I recommend that entrepreneurs, business owners, and managers take time to analyze your company’s competitive status. This will help you understand and emphasize your Unique Selling Proposition.
There is no single formula for conducting a competitive analysis; it’s mostly just good business sense. You want to stay aware of what your competition is doing and measure how your business stacks up against it. Some questions to consider are:
- Do you compete effectively in terms of the quality of your product or service?
- Are your prices competitive? Do customers who compare costs come back to you?
- Are you viewed as the vendor of choice? Why do people seek you out?
- Are you growing, losing ground, or just holding on to your market share?
After this analysis, if you find that your competitive position needs some improvement, I invite you to continue reading.
Your competitive strategy consists of the approaches and initiatives you take to attract clients, withstand competitive pressures, and strengthen your market position. According to authors Arthur Thompson and A.J. Strickland in Strategic Management: Concepts and Cases, there are five competitive strategies to consider:
- A low-cost leader strategy: striving to be the overall low-cost provider of a product or service that appeals to a broad range of customers (examples are Sam’s Club and Southwest Airlines).
- A broad differentiation strategy: seeking to differentiate the company’s product offerings from rivals in ways that appeal to a broad range of buyers [examples are Nordstrom (known for customer service policies and personnel) and Whole Foods (emphasis on health foods and organic groceries)].
- A best-cost provider strategy: giving customers more value for the money by emphasizing both low cost and upscale difference, the goal being to keep costs and prices lower than those of other providers of comparable quality and features (examples are the Honda and Toyota car companies with customer satisfaction ratings that rival those of much more expensive cars).
- A focused, or market-niche, strategy based on lower cost: concentrating on a narrow buyer segment and outcompeting rivals on the basis of lower cost (The Gap clothing store is a good example).

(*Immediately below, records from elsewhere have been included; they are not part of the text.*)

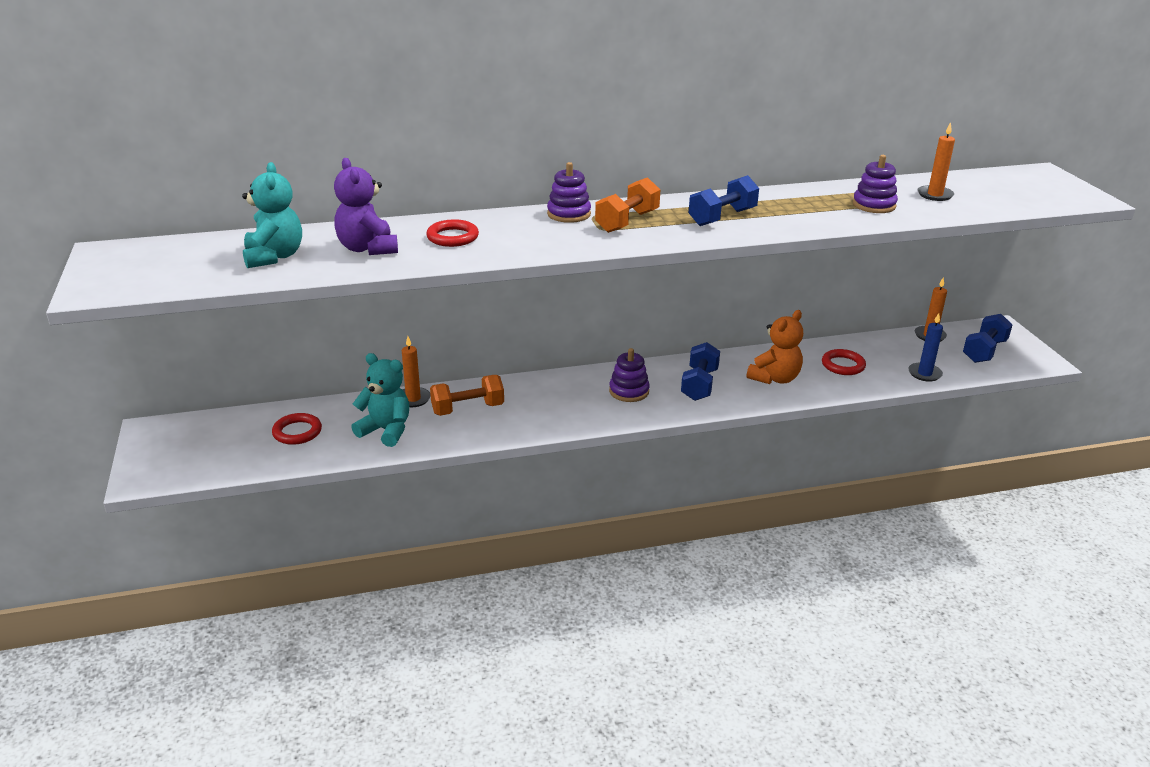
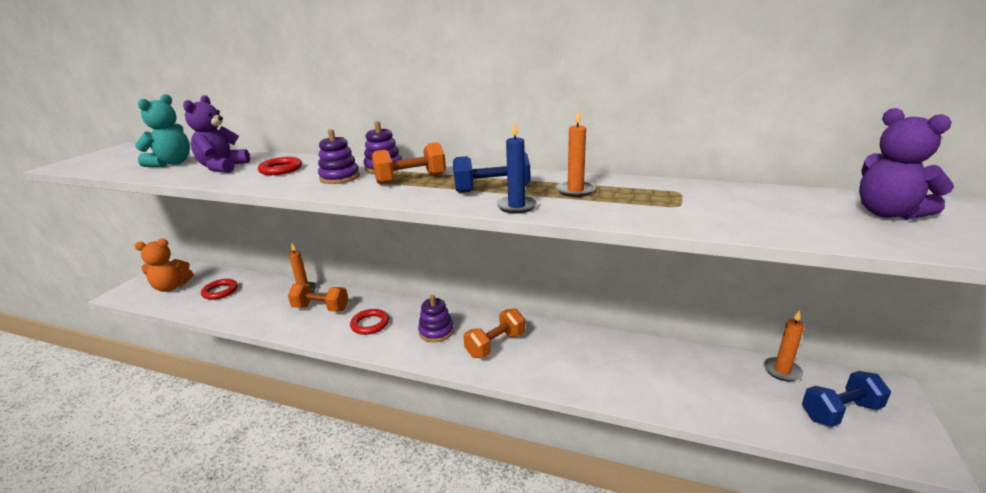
camera: 35 degrees right, 5 degrees down
turquoise teddy bear [351,353,409,447] -> none
blue dumbbell [681,342,720,401] -> orange dumbbell [463,308,525,358]
orange teddy bear [747,310,803,384] -> orange teddy bear moved to [135,239,193,292]
red ring [822,349,866,375] -> red ring moved to [350,309,389,335]
purple stacking toy [853,155,898,213] -> purple stacking toy moved to [318,129,360,184]
blue candle [908,313,943,381] -> blue candle moved to [496,121,537,214]
orange candle [918,122,955,201] -> orange candle moved to [556,110,595,197]
none -> purple teddy bear [859,108,954,220]

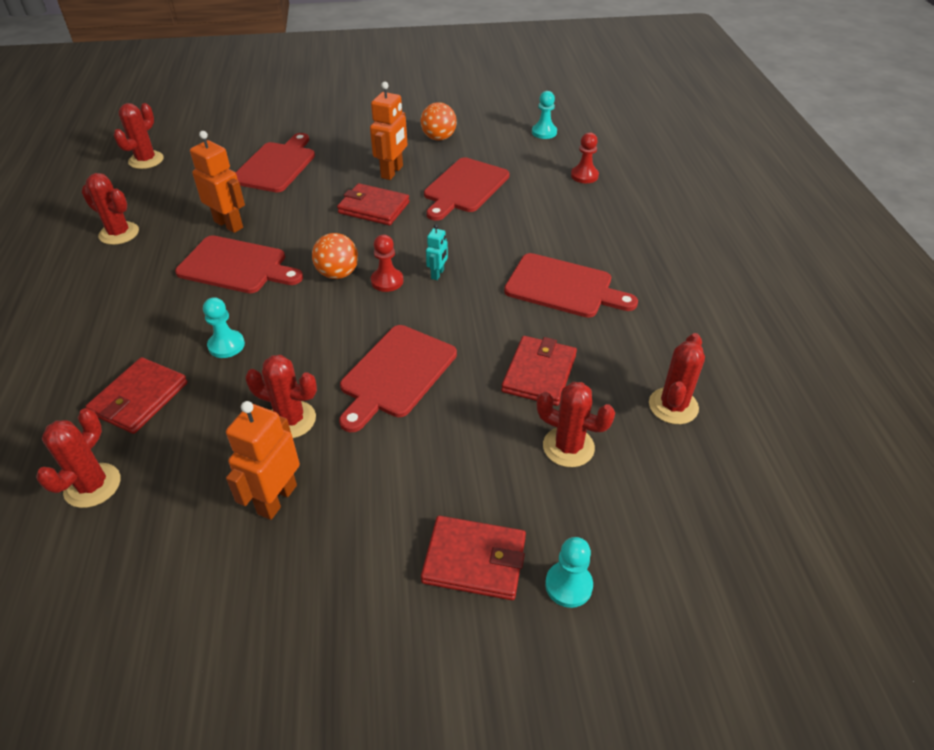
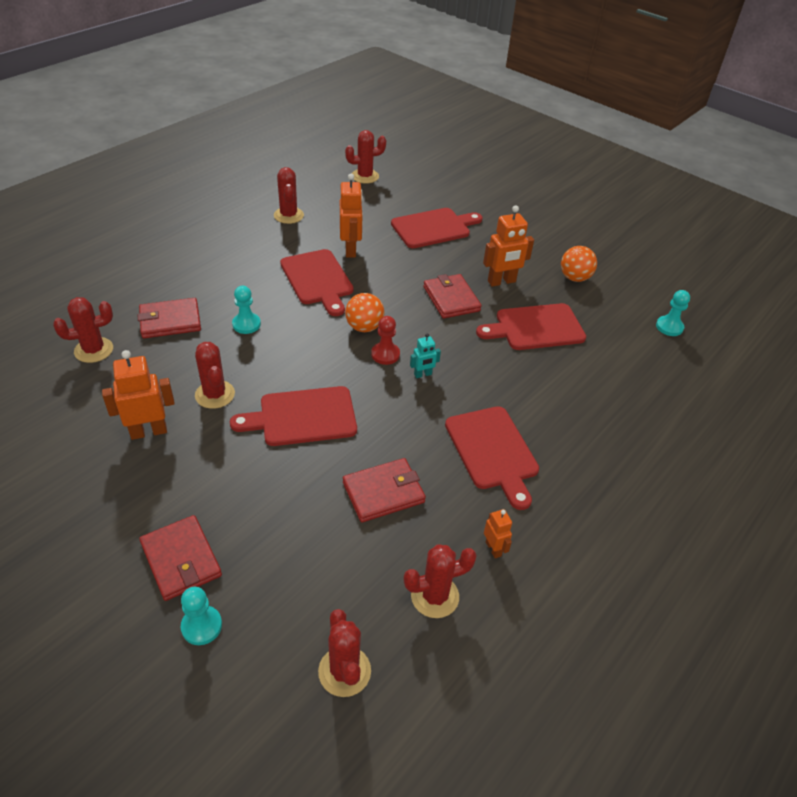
camera: 45 degrees right, 0 degrees up
red cactus [537,382,615,467] -> red cactus moved to [318,609,371,697]
red pawn [571,132,599,183] -> none
none -> orange robot [484,509,512,558]

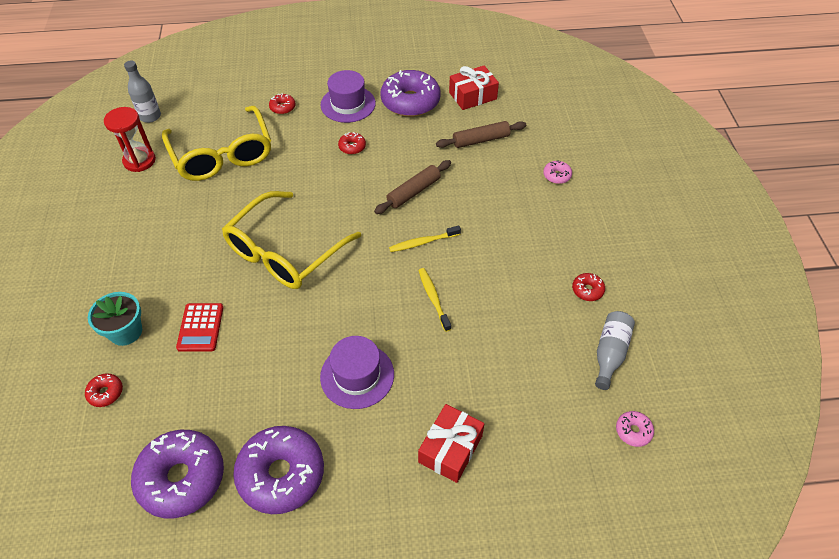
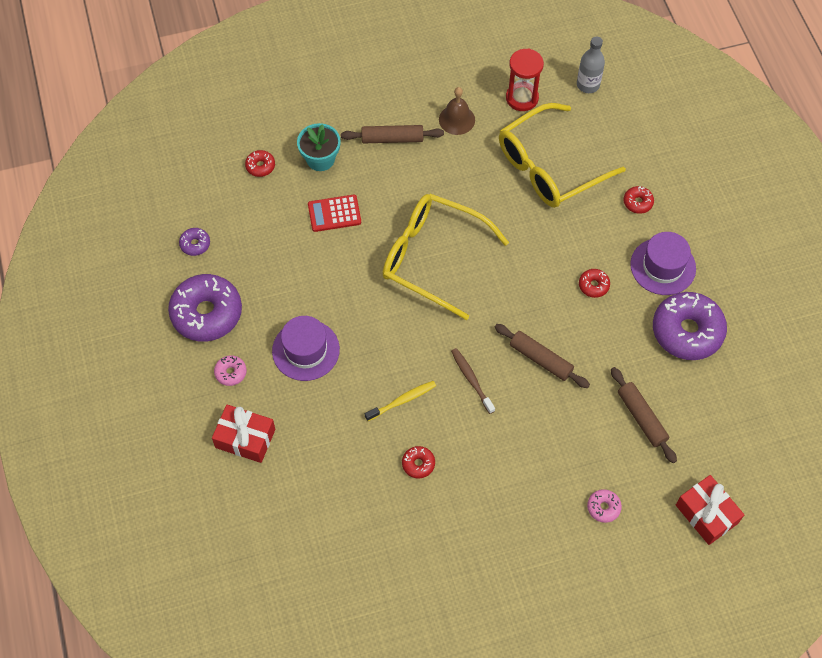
camera: 80 degrees right, 10 degrees up
purple donut [131,430,224,519] -> purple donut [179,228,210,256], size x0.44
yellow toothbrush [389,226,461,252] -> brown toothbrush [451,348,495,414]
red gift [449,65,499,110] -> red gift moved to [676,475,744,545]
red donut [572,273,605,301] -> red donut moved to [402,446,435,478]
grey bottle [595,311,635,390] -> none
pink donut [616,411,654,447] -> pink donut moved to [214,355,247,386]
none -> brown rolling pin [341,125,444,143]
none -> brown bell [439,87,475,135]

- A focused, or market-niche, strategy based on differentiation: offering niche members a product or service customized to their tastes and requirements [examples are Rolls-Royce (sells limited number of high-end, custom-built cars) and men’s big and tall shops (sell mainstream clothing styles to a limited market with specific requirements)].
Staying competitive implies being aware of trends and reacting to changes faster than your competitors. Understanding the driving forces in your industry – growth rates, shifts in buyer demographics, product and marketing innovations, the entry or exit of other competitors, changes in cost or efficiency – will help to make you a top competitor.
I strongly encourage you to analyze your competitive status and then review the five competitive strategies to determine which will be most beneficial for your company and your business goals.